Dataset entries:
"""

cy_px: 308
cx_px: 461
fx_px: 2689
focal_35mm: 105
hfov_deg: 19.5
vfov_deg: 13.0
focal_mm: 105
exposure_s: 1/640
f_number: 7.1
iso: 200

"""
"""

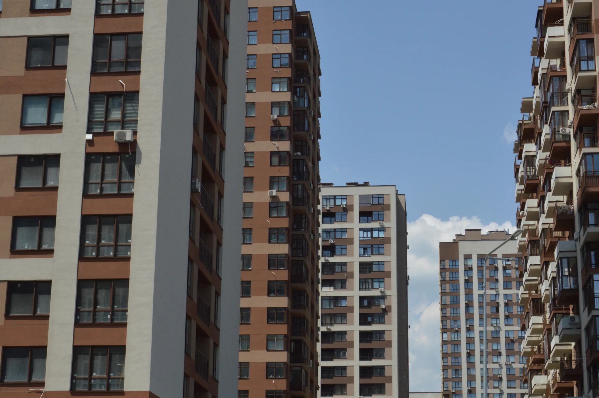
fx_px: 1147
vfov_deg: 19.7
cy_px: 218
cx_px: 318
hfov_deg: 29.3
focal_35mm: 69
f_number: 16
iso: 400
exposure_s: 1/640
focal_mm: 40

"""
"""

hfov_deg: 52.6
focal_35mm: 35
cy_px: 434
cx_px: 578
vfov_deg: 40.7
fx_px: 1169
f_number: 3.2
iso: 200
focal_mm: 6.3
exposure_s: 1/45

"""

Take exactly the lines from the one containing "hfov_deg: 29.3" through the one containing "focal_mm: 40" in the data above, and output them with nothing added.

**Written solution**.
hfov_deg: 29.3
focal_35mm: 69
f_number: 16
iso: 400
exposure_s: 1/640
focal_mm: 40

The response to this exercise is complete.